After Townsend edged Oakland ahead with two more free throws, Burns’s critical offensive rebound and subsequent putback shifted the momentum, giving N.C. State a lead they maintained.

It’s all about how the ball bounces,” Kampe mused on the unpredictable nature of the game.

A mix of strategic plays and crucial shots defined the outcome in the closing minutes despite a late effort from Oakland, N.C. State’s defense and timely scoring sealed the win.

We usually excel in late-game execution, Gohlke noted. Today, we fell short, and N.C. State deserved credit for their defensive efforts, particularly in the crucial moments.

Closing Moments

In the game’s final stages, Oakland overcame an early deficit, capturing a lead with less than four minutes remaining, highlighted by Gohlke’s impactful three-pointer.

However, N.C. State regained the lead with strategic plays despite Oakland’s attempts to clinch the win in regulation time. Kampe regretted the execution in the last seconds, attributing the missed opportunity to a timing error.

The match concluded with a turnover and a missed long-range attempt by Oakland, marking the end of their unexpected NCAA tournament journey.

It’s about the fine margins in the game’s final moments,” Gohlke reflected. “Against Kentucky, those moments were in our favor. Today, we gave everything, but N.C. State executed when it mattered most.

Like their previous game, the Golden Grizzlies had a sluggish start again, missing seven of their initial eight attempts.

On the other hand, DJ Horne quickly found his rhythm, scoring a series of points for N.C. State included a layup, a three-pointer, and a floater, contributing to the team’s first seven points before DJ Burns added with a skillful hook shot, pushing the score to 9-2.

Chris Conway and Jack Gohlke quickly responded for Oakland. Conway, with a dynamic putback dunk, and Gohlke welcomed warmly as he stepped onto the court; he successfully landed a three-pointer on his initial try, cutting the deficit to just two points.

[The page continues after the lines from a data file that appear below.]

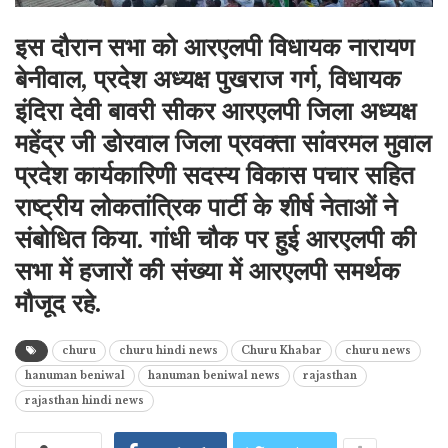
इस दौरा
न सभा को आरए
लपी विधायक नारायण
बेनीवाल, प्रदेश अध्यक्ष पुखराज गर्ग, विधायक
इंदिरा देवी बावरी सीकर आरएलपी जिला अध्यक्ष
महेंद्र जी डोरवाल जिला प्रवक्ता सांवरमल मुवाल
प्रदेश कार्यकारिणी सदस्य विकास पचार सहित
राष्ट्रीय लोकतांत्रिक पार्टी के शीर्ष नेताओं ने
संबोधित किया. गांधी चौक पर हुई आरएलपी की
सभा में हजारों की संख्या में आरएलपी समर्थक
मौजूद रहे.
churu
churu hindi news
Churu Khabar
churu news
hanuman beniwal
hanuman beniwal news
rajasthan
rajasthan hindi news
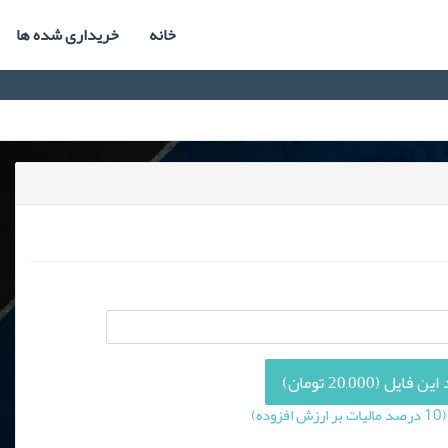
خانه
خریداری شده ها
فایل (20,000 تومان)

It was astonishing to see such enthusiasm for a substitute so early in the game, remarked Coach Kampe. Gohlke, however, found it hard to get open for most of the first half due to N.C. State’s persistent defensive switches.

Despite these challenges, Oakland stayed within reach, courtesy of additional three-pointers from Blake Lampman and a resurgence from Gohlke, who found his rhythm and significantly reduced the deficit.

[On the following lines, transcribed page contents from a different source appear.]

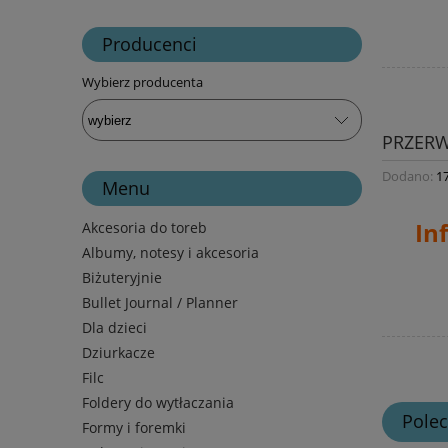
Producenci
Wybierz producenta
PRZER
Dodano:
1
Menu
In
Akcesoria do toreb
Albumy, notesy i akcesoria
Biżuteryjnie
Bullet Journal / Planner
Dla dzieci
Dziurkacze
Filc
Foldery do wytłaczania
Pole
Formy i foremki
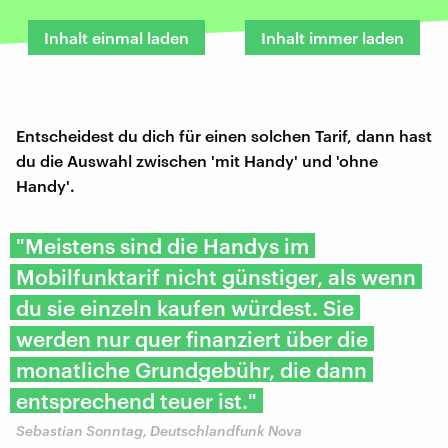
Inhalt einmal laden
Inhalt immer laden
Entscheidest du dich für einen solchen Tarif, dann hast
du die Auswahl zwischen 'mit Handy' und 'ohne
Handy'.
"Meistens sind die Handys im
Mobilfunktarif nicht günstiger, als wenn
du sie einzeln kaufen würdest. Sie
werden nur quer finanziert über die
monatliche Grundgebühr, die dann
entsprechend teuer ist."
Sebastian Sonntag, Deutschlandfunk Nova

By halftime, N.C. State led narrowly, despite their struggles in field goal conversions, holding an advantage in points from the paint.

The second half saw Oakland intensifying their offense, repeatedly feeding the ball to Trey Townsend, who, after initial misses, managed to reduce the deficit with consecutive scores despite N.C. State’s efforts to pull away, Townsend and Gohlke’s consistent performances kept Oakland in the game, with the latter even tying the score at one point.

Coach Kampe commended Townsend’s performance, labeling him as professional-level. Yet, N.C. State managed to regain a lead with quick three-pointers, though Townsend kept the pressure on with his scoring.

As the game neared its climax, the intensity heightened. Oakland and N.C. State exchanged leads with crucial three-pointers and defensive plays.

Townsend and Gohlke kept pushing, closing the gap for Oakland, which trailed by a small margin entering the last segment of the game, setting up a nail-biting finish.